L’espéranto au présent
Le présent n’a été que peu évoqué durant cette émission dont le principe consiste pourtant à mettre en parallèle et à comparer des faits historiques avec la situation présente. Mais le tout a été fort intéressant.
A l’heure où les techniques de communication permettent de se voir et de s’entendre depuis n’importe quel point du globe, la langue par laquelle tous les habitants de la planète pourraient bien se comprendre dans les meilleurs délais sort enfin de l’ombre dans laquelle elle a été maintenue.
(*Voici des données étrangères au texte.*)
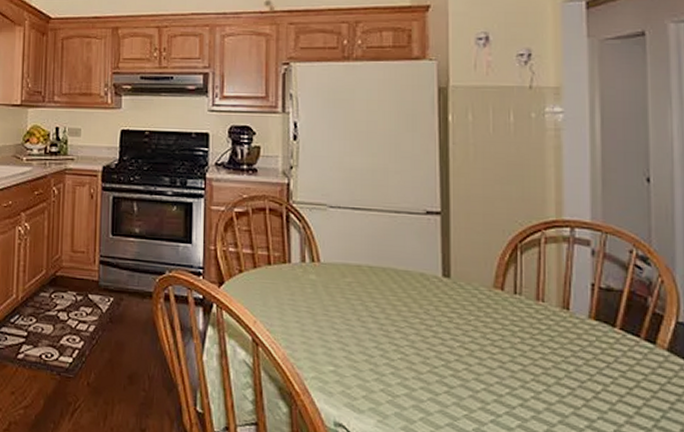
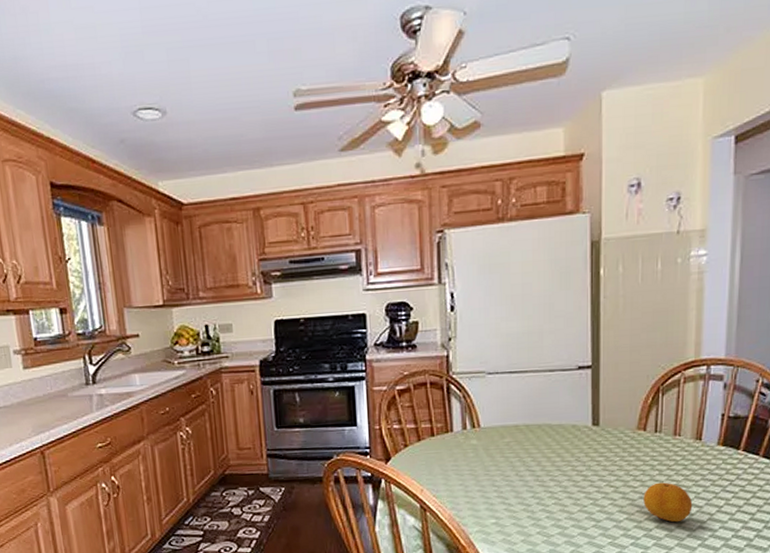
fruit: none [504,352,563,404] -> present [643,482,693,523]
L’espéranto n’est pas une langue assistée. Ce n’est pas à son chevet que se portent ceux qui le prétendent moribond. Sa vitalité est démontrée. Le texte d’une réflexion dont j’ai fait part à M. Jeanneney - avec des remerciements mérités pour la qualité de cette émission, ce pour quoi il m’a lui-même remercié pour cette « longue lettre riche en informations et en réflexion » - est placé sur les pages web de SAT-Amikaro.
L’espéranto est un sujet sur lequel il reste beaucoup à découvrir, à dire, à écrire.